Q: What is the "insanity defense"? Are mental health experts guilty of letting criminals off the hook with psychobabble excuses for their unlawful actions? Should the insanity defense be abolished?
A: First, I'll ask you a question: In what percentage of felony criminal cases do you think accused offenders beat the rap using the insanity defense?
If you're like most ordinary citizens surveyed following John Hinckley's acquittal by reason of insanity for shooting President Reagan in 1981, you probably guessed a figure of little more than 50 percent. The correct answer appears at the end of this column. Meanwhile, let's consider what the insanity defense is and isn't.
A basic tenet of the American legal system is that to be justly punished for a crime, a defendant must be found to have actually committed the offense in question (actus reus) and to have had the mental capacity to have committed the act consciously, knowingly, and purposefully (mens rea).
The two major principles that guide insanity evaluations in the United States are the M'Naughten test and the American Law Institute (ALI) test; different states employ different standards. According to M'Naughten, in order to establish a defense on the grounds of insanity: "It must be clearly proved that, at the time of committing an act, the party accused was laboring under such a defect of reason, from disease of the mind, as to not know the nature and quality of the act he was doing, or if he did know it, that he did not know he was doing wrong."

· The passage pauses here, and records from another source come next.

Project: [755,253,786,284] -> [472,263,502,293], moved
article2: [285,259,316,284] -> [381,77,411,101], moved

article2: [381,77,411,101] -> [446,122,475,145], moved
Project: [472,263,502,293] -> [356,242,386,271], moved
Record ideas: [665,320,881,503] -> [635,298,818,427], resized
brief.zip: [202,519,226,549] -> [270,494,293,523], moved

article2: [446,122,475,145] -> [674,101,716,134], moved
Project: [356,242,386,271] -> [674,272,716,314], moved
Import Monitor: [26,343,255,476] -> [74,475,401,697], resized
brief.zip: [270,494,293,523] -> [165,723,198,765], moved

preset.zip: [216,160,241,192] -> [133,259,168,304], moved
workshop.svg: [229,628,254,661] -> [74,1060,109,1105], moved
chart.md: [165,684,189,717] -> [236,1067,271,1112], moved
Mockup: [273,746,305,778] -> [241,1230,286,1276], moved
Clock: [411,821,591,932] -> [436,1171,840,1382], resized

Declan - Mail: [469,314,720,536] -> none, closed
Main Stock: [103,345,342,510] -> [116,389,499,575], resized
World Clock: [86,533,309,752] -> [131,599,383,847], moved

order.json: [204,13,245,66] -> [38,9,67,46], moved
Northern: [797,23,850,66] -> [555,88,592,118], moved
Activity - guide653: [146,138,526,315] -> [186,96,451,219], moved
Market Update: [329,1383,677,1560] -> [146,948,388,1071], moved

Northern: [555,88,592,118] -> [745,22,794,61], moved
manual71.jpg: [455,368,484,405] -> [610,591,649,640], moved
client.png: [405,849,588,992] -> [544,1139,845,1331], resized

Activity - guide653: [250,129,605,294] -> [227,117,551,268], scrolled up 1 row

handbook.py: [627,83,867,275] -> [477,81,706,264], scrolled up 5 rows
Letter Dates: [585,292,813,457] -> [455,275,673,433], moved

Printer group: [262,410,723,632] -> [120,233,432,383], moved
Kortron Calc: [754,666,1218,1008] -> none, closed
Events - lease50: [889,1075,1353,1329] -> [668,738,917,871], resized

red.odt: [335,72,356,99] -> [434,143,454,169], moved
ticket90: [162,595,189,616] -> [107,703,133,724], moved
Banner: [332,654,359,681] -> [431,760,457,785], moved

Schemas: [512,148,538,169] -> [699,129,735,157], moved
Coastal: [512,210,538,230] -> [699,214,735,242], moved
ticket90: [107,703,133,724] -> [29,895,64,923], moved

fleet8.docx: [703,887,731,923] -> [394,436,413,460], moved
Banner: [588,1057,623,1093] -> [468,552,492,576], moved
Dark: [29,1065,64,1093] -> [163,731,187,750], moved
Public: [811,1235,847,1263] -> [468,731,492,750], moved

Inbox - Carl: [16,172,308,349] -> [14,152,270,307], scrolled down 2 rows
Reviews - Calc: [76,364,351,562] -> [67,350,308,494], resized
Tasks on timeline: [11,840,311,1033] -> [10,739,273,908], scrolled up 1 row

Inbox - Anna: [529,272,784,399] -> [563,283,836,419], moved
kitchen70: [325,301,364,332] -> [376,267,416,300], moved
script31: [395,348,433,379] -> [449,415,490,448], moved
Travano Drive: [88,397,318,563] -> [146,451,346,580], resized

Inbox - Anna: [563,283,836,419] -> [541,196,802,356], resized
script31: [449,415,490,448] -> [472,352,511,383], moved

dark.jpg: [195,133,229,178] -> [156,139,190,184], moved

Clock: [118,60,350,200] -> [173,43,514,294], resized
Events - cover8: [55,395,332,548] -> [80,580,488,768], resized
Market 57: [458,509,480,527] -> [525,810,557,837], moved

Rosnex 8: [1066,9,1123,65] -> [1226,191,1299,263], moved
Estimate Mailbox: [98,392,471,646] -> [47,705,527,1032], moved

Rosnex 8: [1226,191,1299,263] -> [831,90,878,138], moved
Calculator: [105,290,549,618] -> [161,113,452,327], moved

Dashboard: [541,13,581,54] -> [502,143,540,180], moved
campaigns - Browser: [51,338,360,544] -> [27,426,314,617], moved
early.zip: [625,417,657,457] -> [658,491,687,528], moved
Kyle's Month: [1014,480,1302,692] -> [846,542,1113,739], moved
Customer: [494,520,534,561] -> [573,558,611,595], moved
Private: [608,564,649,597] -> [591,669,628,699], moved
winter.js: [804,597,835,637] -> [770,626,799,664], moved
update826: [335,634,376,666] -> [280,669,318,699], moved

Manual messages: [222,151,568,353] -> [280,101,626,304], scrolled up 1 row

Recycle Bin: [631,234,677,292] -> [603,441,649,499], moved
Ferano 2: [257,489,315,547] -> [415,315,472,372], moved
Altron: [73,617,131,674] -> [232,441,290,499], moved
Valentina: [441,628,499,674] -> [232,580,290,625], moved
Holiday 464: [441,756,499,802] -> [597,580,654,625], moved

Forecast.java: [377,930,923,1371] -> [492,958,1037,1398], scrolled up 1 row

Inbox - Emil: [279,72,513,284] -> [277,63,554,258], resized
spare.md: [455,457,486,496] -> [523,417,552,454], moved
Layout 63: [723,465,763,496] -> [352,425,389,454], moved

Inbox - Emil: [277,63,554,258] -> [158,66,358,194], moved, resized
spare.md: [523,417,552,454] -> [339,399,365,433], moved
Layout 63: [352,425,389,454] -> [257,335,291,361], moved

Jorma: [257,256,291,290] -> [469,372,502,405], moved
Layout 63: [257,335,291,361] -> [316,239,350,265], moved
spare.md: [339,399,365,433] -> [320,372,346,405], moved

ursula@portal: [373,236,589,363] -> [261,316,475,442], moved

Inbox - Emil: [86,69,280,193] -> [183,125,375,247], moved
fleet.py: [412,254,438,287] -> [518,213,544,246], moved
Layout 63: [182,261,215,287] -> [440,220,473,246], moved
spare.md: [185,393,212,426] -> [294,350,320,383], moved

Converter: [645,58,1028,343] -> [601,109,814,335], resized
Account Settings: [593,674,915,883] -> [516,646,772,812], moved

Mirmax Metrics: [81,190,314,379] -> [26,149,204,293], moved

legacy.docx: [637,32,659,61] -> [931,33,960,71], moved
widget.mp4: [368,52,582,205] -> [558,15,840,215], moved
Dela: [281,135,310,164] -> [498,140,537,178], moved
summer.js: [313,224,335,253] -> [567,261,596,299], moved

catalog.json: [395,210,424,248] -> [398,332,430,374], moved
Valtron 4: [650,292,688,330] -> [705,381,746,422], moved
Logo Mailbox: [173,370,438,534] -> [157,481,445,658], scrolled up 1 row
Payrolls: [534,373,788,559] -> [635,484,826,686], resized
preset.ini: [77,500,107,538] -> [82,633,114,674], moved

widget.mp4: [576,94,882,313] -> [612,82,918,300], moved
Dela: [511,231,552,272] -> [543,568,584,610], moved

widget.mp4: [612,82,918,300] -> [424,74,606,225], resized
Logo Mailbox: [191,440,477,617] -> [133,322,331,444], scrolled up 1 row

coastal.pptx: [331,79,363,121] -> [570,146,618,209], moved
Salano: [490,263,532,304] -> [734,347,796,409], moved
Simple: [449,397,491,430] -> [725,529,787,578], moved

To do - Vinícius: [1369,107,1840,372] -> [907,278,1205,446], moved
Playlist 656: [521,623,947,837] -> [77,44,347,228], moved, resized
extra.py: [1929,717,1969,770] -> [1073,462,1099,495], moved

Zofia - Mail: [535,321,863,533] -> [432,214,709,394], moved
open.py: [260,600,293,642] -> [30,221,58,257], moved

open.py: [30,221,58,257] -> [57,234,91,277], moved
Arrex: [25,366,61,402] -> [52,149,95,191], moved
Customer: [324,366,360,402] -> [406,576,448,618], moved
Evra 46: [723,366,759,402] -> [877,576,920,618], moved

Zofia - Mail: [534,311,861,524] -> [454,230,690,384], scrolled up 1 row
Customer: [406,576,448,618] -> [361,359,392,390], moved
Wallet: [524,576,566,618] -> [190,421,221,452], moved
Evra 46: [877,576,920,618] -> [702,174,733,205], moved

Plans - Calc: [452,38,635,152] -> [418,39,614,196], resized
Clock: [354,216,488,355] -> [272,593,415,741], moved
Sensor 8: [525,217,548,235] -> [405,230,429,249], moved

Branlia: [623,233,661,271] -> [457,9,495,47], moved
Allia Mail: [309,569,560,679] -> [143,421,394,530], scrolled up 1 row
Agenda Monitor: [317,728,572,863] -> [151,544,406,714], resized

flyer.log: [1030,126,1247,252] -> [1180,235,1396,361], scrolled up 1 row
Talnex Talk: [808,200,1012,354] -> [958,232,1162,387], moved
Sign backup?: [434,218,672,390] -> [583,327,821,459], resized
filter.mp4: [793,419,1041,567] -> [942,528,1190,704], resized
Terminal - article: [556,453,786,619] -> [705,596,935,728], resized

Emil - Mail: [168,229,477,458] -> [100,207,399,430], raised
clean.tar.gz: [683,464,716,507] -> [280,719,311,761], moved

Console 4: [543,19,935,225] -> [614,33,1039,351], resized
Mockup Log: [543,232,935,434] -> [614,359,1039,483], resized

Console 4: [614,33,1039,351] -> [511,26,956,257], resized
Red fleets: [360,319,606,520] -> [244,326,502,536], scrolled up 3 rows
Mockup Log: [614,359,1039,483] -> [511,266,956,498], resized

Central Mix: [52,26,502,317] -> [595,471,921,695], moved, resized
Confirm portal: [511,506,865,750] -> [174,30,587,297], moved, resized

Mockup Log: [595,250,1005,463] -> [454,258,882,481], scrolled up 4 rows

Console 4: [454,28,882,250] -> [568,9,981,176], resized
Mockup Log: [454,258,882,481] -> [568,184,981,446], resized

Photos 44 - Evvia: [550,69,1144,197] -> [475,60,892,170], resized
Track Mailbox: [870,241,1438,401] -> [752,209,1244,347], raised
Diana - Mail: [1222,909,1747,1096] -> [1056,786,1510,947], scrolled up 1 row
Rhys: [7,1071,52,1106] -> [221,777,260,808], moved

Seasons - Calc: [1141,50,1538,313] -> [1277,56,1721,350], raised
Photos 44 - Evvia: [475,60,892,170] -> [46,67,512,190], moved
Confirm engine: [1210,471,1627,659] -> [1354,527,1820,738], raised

According to the ALI test: "A person is not responsible for criminal conduct if at the time of such conduct, as a result of mental disease or defect, he lacks substantial capacity either to appreciate the criminality (wrongfulness) of his conduct or to conform his conduct to the requirements of the law."
What both standards share in common is a fairly strict set of exclusion criteria to invoke a defense of not guilty by reason of insanity (NGRI), or not guilty by reason of mental disease or defect. Both standards require the presence of a diagnosable mental disorder, but this is not in itself sufficient. The symptoms of that disorder must so impair the defendant's mental functioning that he literally does not know what he is doing or doesn't know right from wrong at the time of the offense (M'Naughten) or make it impossible for him to control his actions (ALI).
Clinically, there are very few mental disorders whose effects are profound enough to produce that level of impairment. Most would fall into the category of severe psychosis like schizophrenia or a manic episode, or some type of organic brain syndrome such as dementia, temporal lobe epilepsy, or toxic-metabolic psychosis. Note that voluntary intoxication is not a defense.
As distinct from NGRI per se, the law allows for a defense of diminished capacity, usually raised at the time of sentencing. Since the purpose here is not to determine legal guilt or innocence, as in an insanity defense, issues of mitigation due to diminshed capacity typically require a less severe degree of impairment than NGRI.
If there has been an abuse of the insanity defense by mental health experts, we partly have ourselves to blame. Too often, I've listened to or read the transcripts of clinicians arguing for NGRI on the basis of a diagnosed mental disorder alone. The part of the fault that lies with the lawyers is not rigorously holding those clinicians to the strict M'Naughten or ALI standards.
So how bad is the "insanity defense epidemic"? In fact, NGRI is raised as an affirmative defense in about one out of every hundred felony cases. In about half of those, the defendant is so obviously impaired that both prosecution and defense agree to adjudicate the case as NGRI without trial. In another quarter of those cases, the two sides come to an agreement during the trial, and so in only one-quarter of one percent of felony cases, do you get a Hollywood-like "battle of the experts" - hardly an epidemic.